The early 1800s saw the rise of the dandy, the guy who'd likely be labeled "metrosexual" in modern mainstream culture and sported the trendiest duds of the day. These smartly outfitted gents, such as Beau Brummell (aka the original dandy), wore finely detailed suits with silhouettes similar to contemporary women's styles. The Boston Public Library explains that "The delicacy of the man's pinstriped trousers, bright buttons, lavishly curled hair, shoes with little bows, and snowy high cravat matched the overall effect of the female toilette."
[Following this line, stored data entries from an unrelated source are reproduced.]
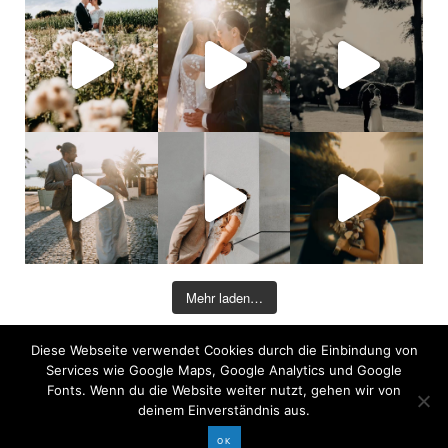
Mehr laden…
Diese Webseite verwendet Cookies durch die Einbindung von
©2026 COPYRIGHT DAVID KOHLRUSS
Services wie Google Maps, Google Analytics und Google
Impressum
|
Datenschutz
Fonts. Wenn du die Website weiter nutzt, gehen wir von
deinem Einverständnis aus.
OK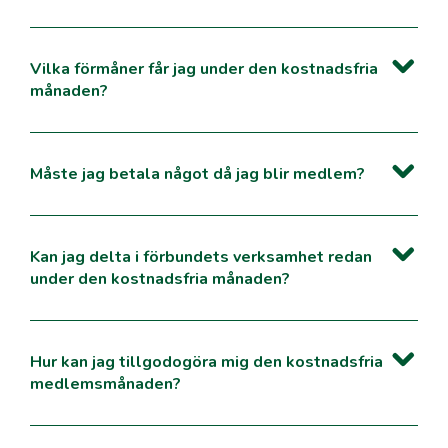
Vilka förmåner får jag under den kostnadsfria
månaden?
Måste jag betala något då jag blir medlem?
Kan jag delta i förbundets verksamhet redan
under den kostnadsfria månaden?
Hur kan jag tillgodogöra mig den kostnadsfria
medlemsmånaden?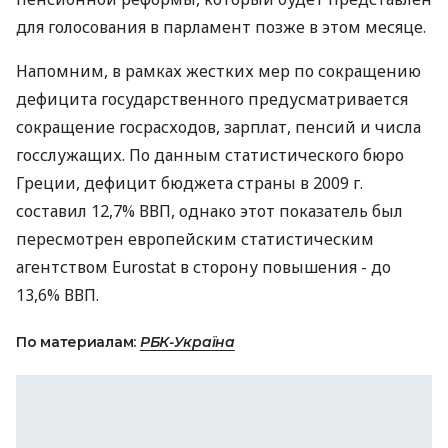
для голосования в парламент позже в этом месяце.
Напомним, в рамках жестких мер по сокращению
дефицита государственного предусматривается
сокращение госрасходов, зарплат, пенсий и числа
госслужащих. По данным статистического бюро
Греции, дефицит бюджета страны в 2009 г.
составил 12,7% ВВП, однако этот показатель был
пересмотрен европейским статистическим
агентством Eurostat в сторону повышения - до
13,6% ВВП.
По материалам:
РБК-Україна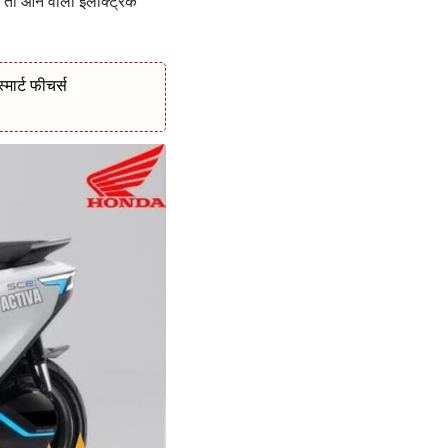
 तो आने वाला इलेक्ट्रिक
मार्ट फीचर्स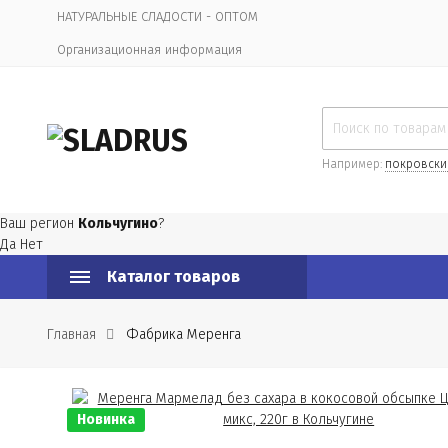
НАТУРАЛЬНЫЕ СЛАДОСТИ - ОПТОМ
Организационная информация
Например:
покровски
Ваш регион
Кольчугино
?
Да
Нет
Каталог товаров
Главная
Фабрика Меренга
Новинка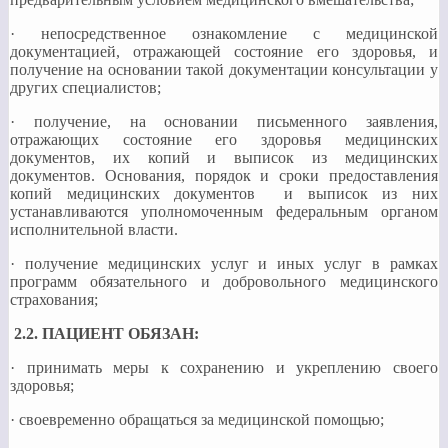
· непосредственное ознакомление с медицинской
документацией, отражающей состояние его здоровья, и
получение на основании такой документации консультации у
других специалистов;
· получение, на основании письменного заявления,
отражающих состояние его здоровья медицинских
документов, их копий и выписок из медицинских
документов. Основания, порядок и сроки предоставления
копий медицинских документов и выписок из них
устанавливаются уполномоченным федеральным органом
исполнительной власти.
· получение медицинских услуг и иных услуг в рамках
программ обязательного и добровольного медицинского
страхования;
2.2. ПАЦИЕНТ ОБЯЗАН:
· принимать меры к сохранению и укреплению своего
здоровья;
· своевременно обращаться за медицинской помощью;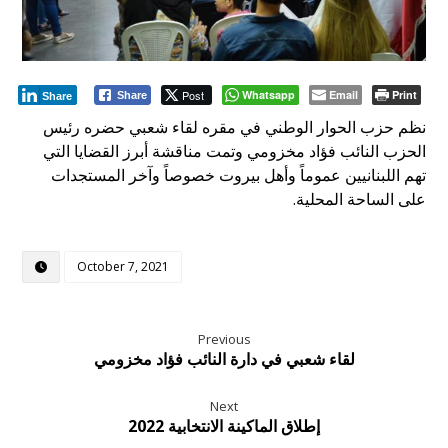
Post
Whatsapp
Email
Print
Share
Share
نظم حزب الحوار الوطني في مقره لقاء شعبي حضره رئيس
الحزب النائب فؤاد مخزومي وتمت مناقشة أبرز القضايا التي
تهم اللبنانيين عموماً وأهل بيروت خصوصاً وآخر المستجدات
على الساحة المحلية.
October 7, 2021
Previous
لقاء شعبي في دارة النائب فؤاد مخزومي
Next
إطلاق الماكينة الانتخابية 2022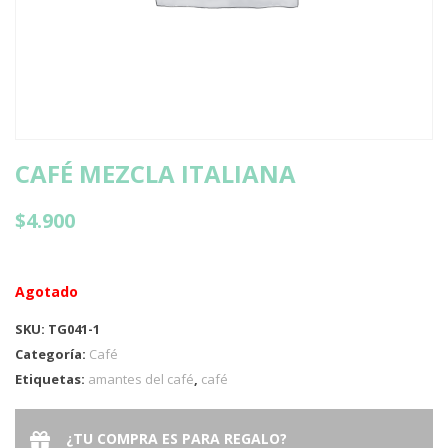
CAFÉ MEZCLA ITALIANA
$
4.900
Agotado
SKU:
TG041-1
Categoría:
Café
Etiquetas:
amantes del café
,
café
¿TU COMPRA ES PARA REGALO?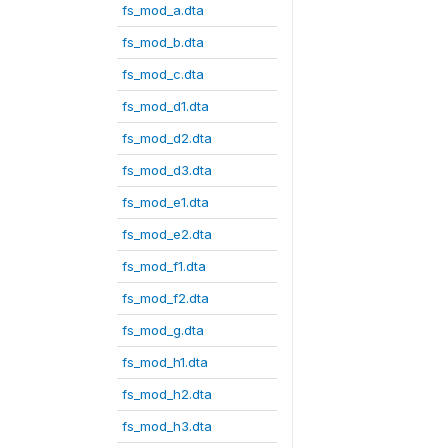
fs_mod_a.dta
fs_mod_b.dta
fs_mod_c.dta
fs_mod_d1.dta
fs_mod_d2.dta
fs_mod_d3.dta
fs_mod_e1.dta
fs_mod_e2.dta
fs_mod_f1.dta
fs_mod_f2.dta
fs_mod_g.dta
fs_mod_h1.dta
fs_mod_h2.dta
fs_mod_h3.dta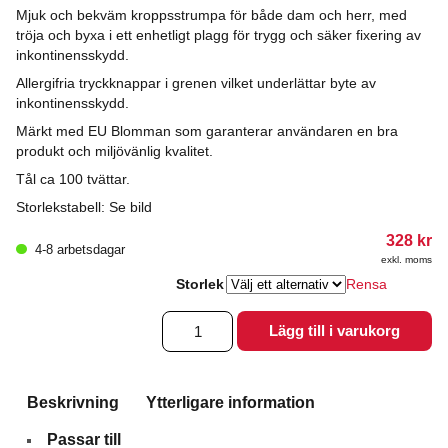
Mjuk och bekväm kroppsstrumpa för både dam och herr, med
tröja och byxa i ett enhetligt plagg för trygg och säker fixering av
inkontinensskydd.
Allergifria tryckknappar i grenen vilket underlättar byte av
inkontinensskydd.
Märkt med EU Blomman som garanterar användaren en bra
produkt och miljövänlig kvalitet.
Tål ca 100 tvättar.
Storlekstabell: Se bild
328
kr
4-8 arbetsdagar
exkl. moms
Storlek
Rensa
Bodystocking
Lägg till i varukorg
med
tryckknappar
mängd
Beskrivning
Ytterligare information
Passar till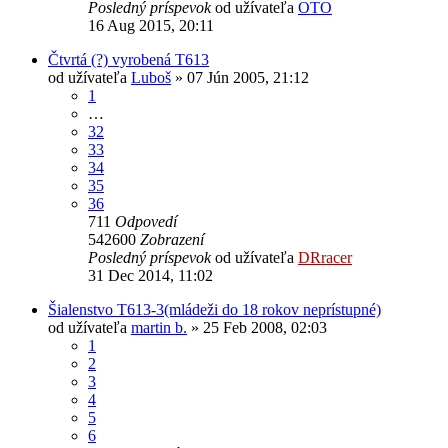
Posledný príspevok
od užívateľa
OTO
16 Aug 2015, 20:11
Čtvrtá (?) vyrobená T613
od užívateľa
Luboš
» 07 Jún 2005, 21:12
1
…
32
33
34
35
36
711
Odpovedí
542600
Zobrazení
Posledný príspevok
od užívateľa
DRracer
31 Dec 2014, 11:02
Šialenstvo T613-3(mládeži do 18 rokov neprístupné)
od užívateľa
martin b.
» 25 Feb 2008, 02:03
1
2
3
4
5
6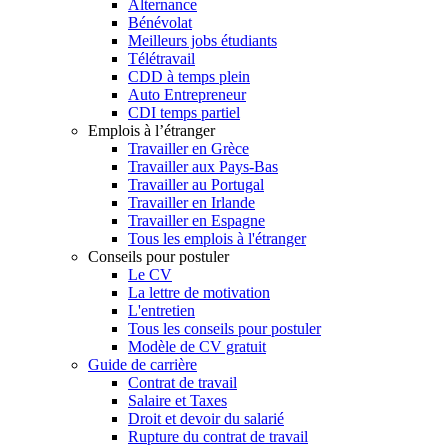
Alternance
Bénévolat
Meilleurs jobs étudiants
Télétravail
CDD à temps plein
Auto Entrepreneur
CDI temps partiel
Emplois à l’étranger
Travailler en Grèce
Travailler aux Pays-Bas
Travailler au Portugal
Travailler en Irlande
Travailler en Espagne
Tous les emplois à l'étranger
Conseils pour postuler
Le CV
La lettre de motivation
L'entretien
Tous les conseils pour postuler
Modèle de CV gratuit
Guide de carrière
Contrat de travail
Salaire et Taxes
Droit et devoir du salarié
Rupture du contrat de travail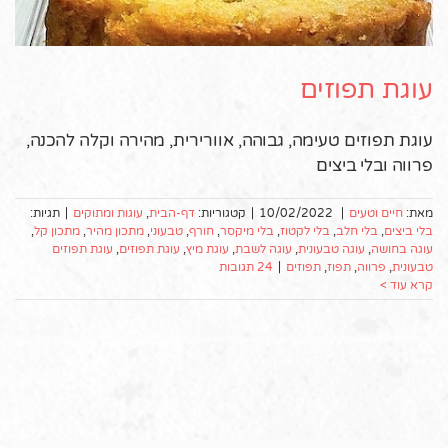
עוגת תפוזים
עוגת תפוזים טעימה, גבוהה, אוורירית, מהירה וקלה להכנה,
פרווה ובלי ביצים
מאת:
חיים וטעים
|
10/02/2022
|
קטגוריות:
דף-הבית
,
עוגות ומתוקים
|
תגיות:
בלי ביצים
,
בלי חלב
,
בלי לקטוז
,
בלי מיקסר
,
חורף
,
טבעוני
,
מתכון מהיר
,
מתכון קל
,
עוגה בחושה
,
עוגה טבעונית
,
עוגה לשבת
,
עוגת מיץ
,
עוגת תפוזים
,
עוגת תפוזים
טבעונית
,
פרווה
,
תפוז
,
תפוזים
|
24 תגובות
קרא עוד >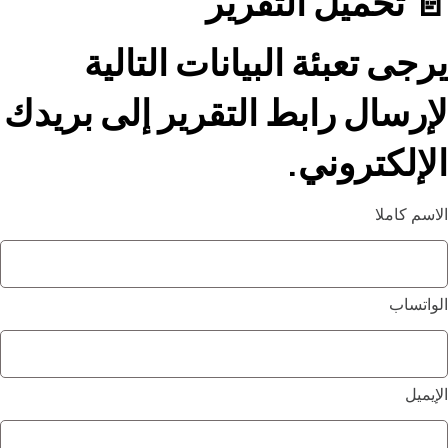
📄 تحميل التقرير
يرجى تعبئة البيانات التالية
لإرسال رابط التقرير إلى بريدك
الإلكتروني.
الاسم كاملا
الواتساب
الإيميل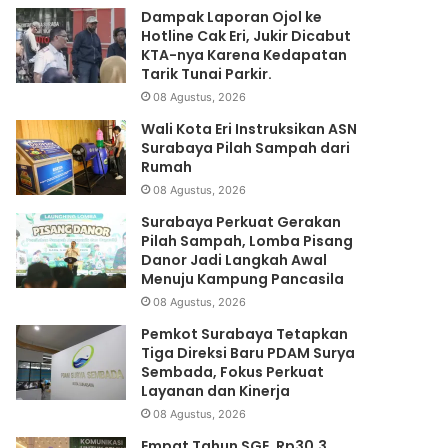
Dampak Laporan Ojol ke
Hotline Cak Eri, Jukir Dicabut
KTA-nya Karena Kedapatan
Tarik Tunai Parkir.
08 Agustus, 2026
Wali Kota Eri Instruksikan ASN
Surabaya Pilah Sampah dari
Rumah
08 Agustus, 2026
Surabaya Perkuat Gerakan
Pilah Sampah, Lomba Pisang
Danor Jadi Langkah Awal
Menuju Kampung Pancasila
08 Agustus, 2026
Pemkot Surabaya Tetapkan
Tiga Direksi Baru PDAM Surya
Sembada, Fokus Perkuat
Layanan dan Kinerja
08 Agustus, 2026
Empat Tahun SGE, Rp30,3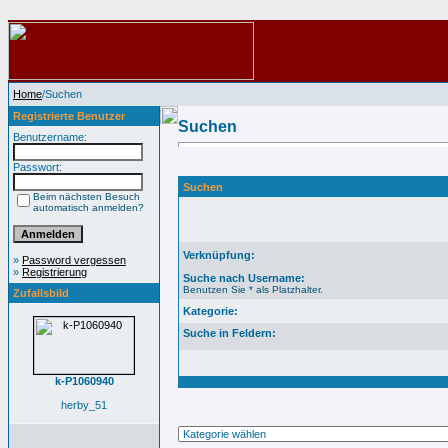
Home
/Suchen
Registrierte Benutzer
Suchen
Benutzername:
Passwort:
Suchen
Beim nächsten Besuch
automatisch anmelden?
Verknüpfung:
»
Password vergessen
»
Registrierung
Suche nach Username:
Benutzen Sie * als Platzhalter.
Zufallsbild
Kategorie:
Suche in Feldern:
k-P1060940
herby_51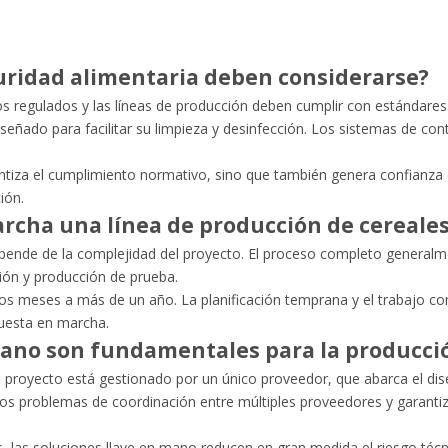
uridad alimentaria deben considerarse?
os regulados y las líneas de producción deben cumplir con
estándares
señado para facilitar su limpieza y desinfección. Los sistemas de con
ntiza el cumplimiento normativo, sino que también genera confianza e
ión.
rcha una línea de producción de cereales
epende de la complejidad del proyecto. El proceso completo generalmen
ción y producción de prueba.
arios meses a más de un año. La planificación temprana y el trabajo
puesta en marcha.
 mano son fundamentales para la producci
l proyecto está gestionado por un único proveedor, que abarca el dise
los problemas de coordinación entre múltiples proveedores y garant
s, las soluciones llave en mano reducen en gran medida el riesgo téc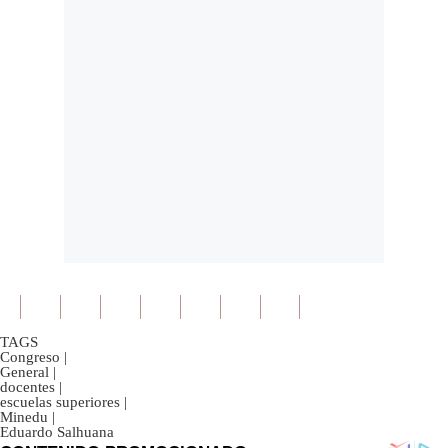
TAGS
Congreso
|
General
|
docentes
|
escuelas superiores
|
Minedu
|
Eduardo Salhuana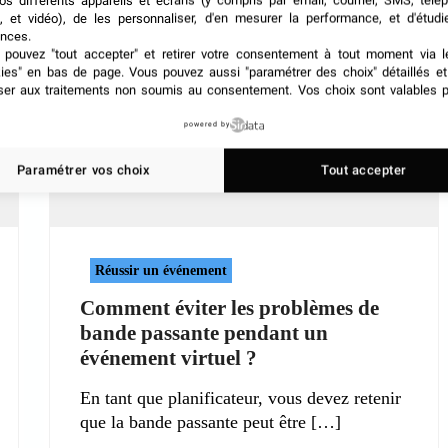
os différents appareils et écrans (y compris par email, courrier, SMS, télé
, et vidéo), de les personnaliser, d'en mesurer la performance, et d'étudi
nces.
pouvez "tout accepter" et retirer votre consentement à tout moment via l
kies" en bas de page
. Vous pouvez aussi "paramétrer des choix" détaillés e
ser aux traitements non soumis au consentement. Vos choix sont valables p
powered by
Paramétrer vos choix
Tout accepter
Réussir un événement
Comment éviter les problèmes de
bande passante pendant un
événement virtuel ?
En tant que planificateur, vous devez retenir
que la bande passante peut être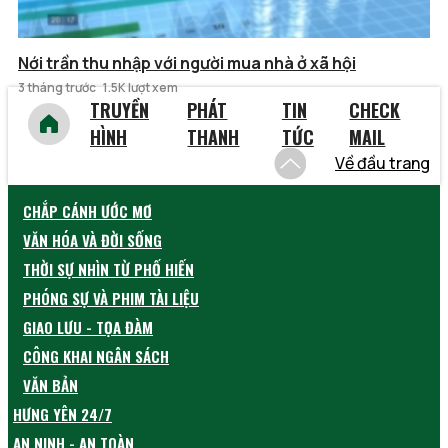
Nới trần thu nhập với người mua nhà ở xã hội
3 tháng trước
1.5K lượt xem
TRUYỀN
PHÁT
TIN
CHECK
HÌNH
THANH
TỨC
MAIL
Về đầu trang
CHẮP CÁNH ƯỚC MƠ
VĂN HÓA VÀ ĐỜI SỐNG
THỜI SỰ NHÌN TỪ PHỐ HIẾN
PHÓNG SỰ VÀ PHIM TÀI LIỆU
GIAO LƯU - TỌA ĐÀM
CÔNG KHAI NGÂN SÁCH
VĂN BẢN
HƯNG YÊN 24/7
AN NINH - AN TOÀN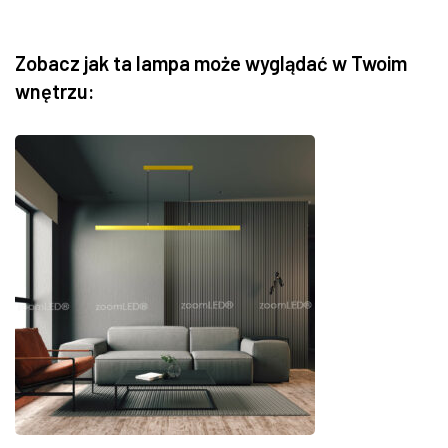
Zobacz jak ta lampa może wyglądać w Twoim
wnętrzu: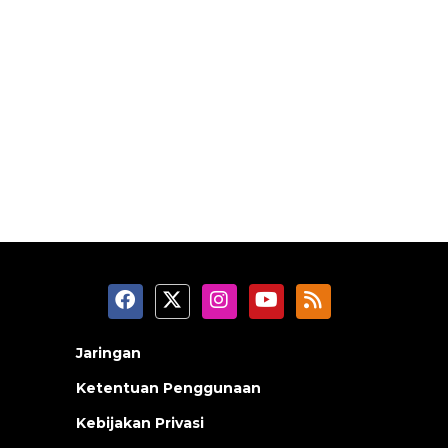
Jaringan
Ketentuan Penggunaan
Kebijakan Privasi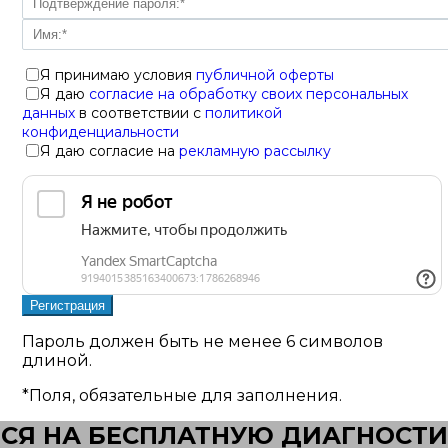
Я принимаю условия
публичной оферты
Я даю
согласие на обработку своих персональных
данных
в соответствии с
политикой
конфиденциальности
Я даю согласие на
рекламную рассылку
Пароль должен быть не менее 6 символов
длиной.
*
Поля, обязательные для заполнения.
СЯ НА БЕСПЛАТНУЮ ДИАГНОСТИ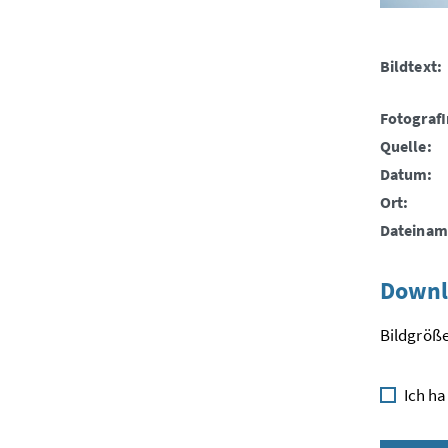
Bildtext:
FotografI
Quelle:
Datum:
Ort:
Dateinam
Downl
Bildgröße
Ich ha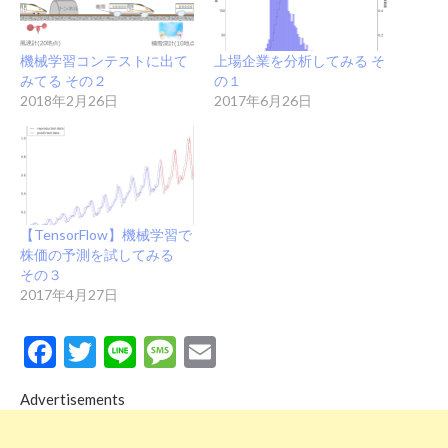
機械学習コンテストに出て
上場企業を分析してみる そ
みてる その２
の１
2018年2月26日
2017年6月26日
【TensorFlow】機械学習で
株価の予測を試してみる
その３
2017年4月27日
Facebook
Twitter
Line
Message
Email
Advertisements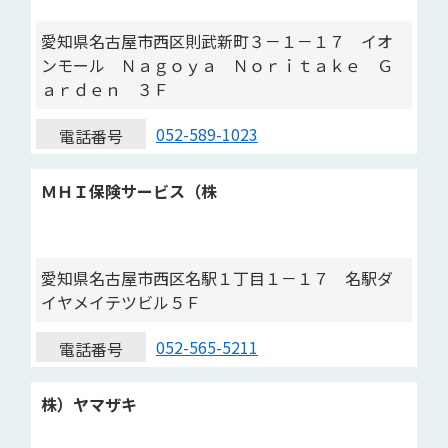
愛知県名古屋市西区則武新町３－１－１７ イオ
ンモール Ｎａｇｏｙａ Ｎｏｒｉｔａｋｅ Ｇ
ａｒｄｅｎ ３Ｆ
052-589-1023
電話番号
ＭＨＩ保険サービス（株
愛知県名古屋市西区名駅１丁目１－１７ 名駅ダ
イヤメイテツビル５Ｆ
052-565-5211
電話番号
株）ヤマザキ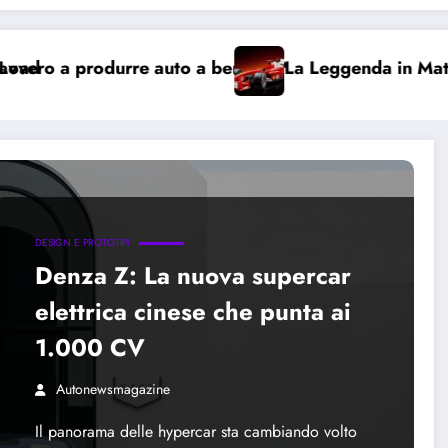
 a benzina?
La Leggenda in Mattoncini: Arriva la Ferr
DESIGN E PROTOTIPI
Denza Z: La nuova supercar
elettrica cinese che punta ai
1.000 CV
Autonewsmagazine
Il panorama delle hypercar sta cambiando volto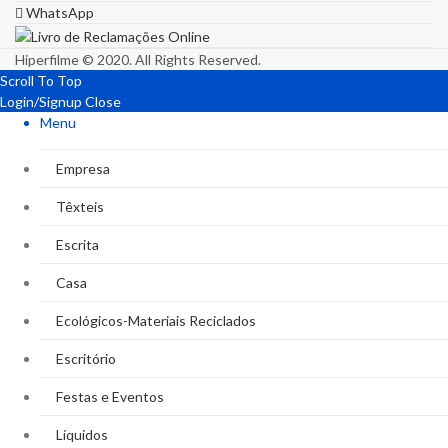
WhatsApp
Hiperfilme © 2020. All Rights Reserved.
Scroll To Top
Login/Signup
Close
Menu
Empresa
Têxteis
Escrita
Casa
Ecológicos-Materiais Reciclados
Escritório
Festas e Eventos
Líquidos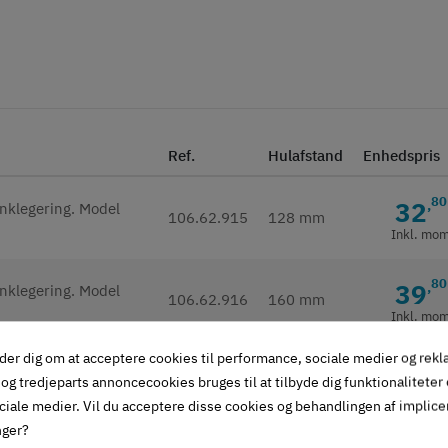
Ref.
Hulafstand
Enhedspris
80
32
,
106.62.915
128 mm
Inkl. mo
80
39
,
106.62.916
160 mm
Inkl. mo
der dig om at acceptere cookies til performance, sociale medier og rek
og tredjeparts annoncecookies bruges til at tilbyde dig funktionaliteter
ciale medier. Vil du acceptere disse cookies og behandlingen af implic
givet i beskrivelse)
nger?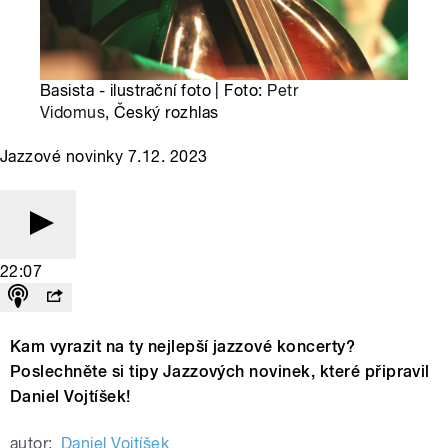
Basista - ilustrační foto | Foto:
Petr
Vidomus
, Český rozhlas
Jazzové novinky 7.12. 2023
22:07
Kam vyrazit na ty nejlepší jazzové koncerty?
Poslechněte si tipy Jazzových novinek, které připravil
Daniel Vojtíšek!
autor:
Daniel Vojtíšek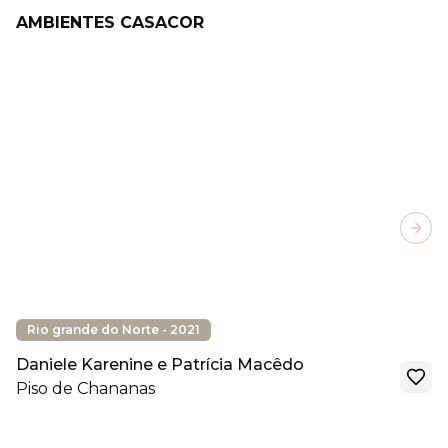
AMBIENTES CASACOR
Next
Rio grande do Norte - 2021
Daniele Karenine e Patrícia Macêdo
Piso de Chananas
Although dandyism was a fringe fad unlikely to ever take off in the mainstream, the sartorial shift that fashion historians coined "the great masculine renunciation" did away with any feminizing clothing features and sparked the (heteronormative) male dress code and hygiene habits. To be a heterosexual, serious man who garnered respect was, as Twain implied, a sensibly dressed man. Thinking about current advertisement for mass-produced men's clothing, such as jeans and khaki pants, little has changed.
In the United States, the man who suffered most publicly from the "great masculine renunciation" was Martin Van Buren. The one-term President lost reelection upon the discovery of his toiletry products. Congressman Charles Ogle publicly lambasted Van Buren for owning products, Corinthean Oil of Cream and Extract of Eglantine, implying that such pampering made him unfit for the presidency. As an early American history lesson in just how much the public pays attention to gender and sexuality cues, Van Buren lost.
The "great male renunciation" and the Van Buren incident not only deepened the gender dividing line between His and Hers wardrobes, it also intensified the public distaste for male effeminacy. The cultural "risk" that comes with women's fashion is sexualization and objectification, while men put their perceived sexuality and masculinity on the line if they dress outside of mainstream menswear. Imagine how different male fashion would be if dandyism had somehow won out over the "great masculine renunciation." I daresay many men would probably have a lot more fun getting dressed in the morning.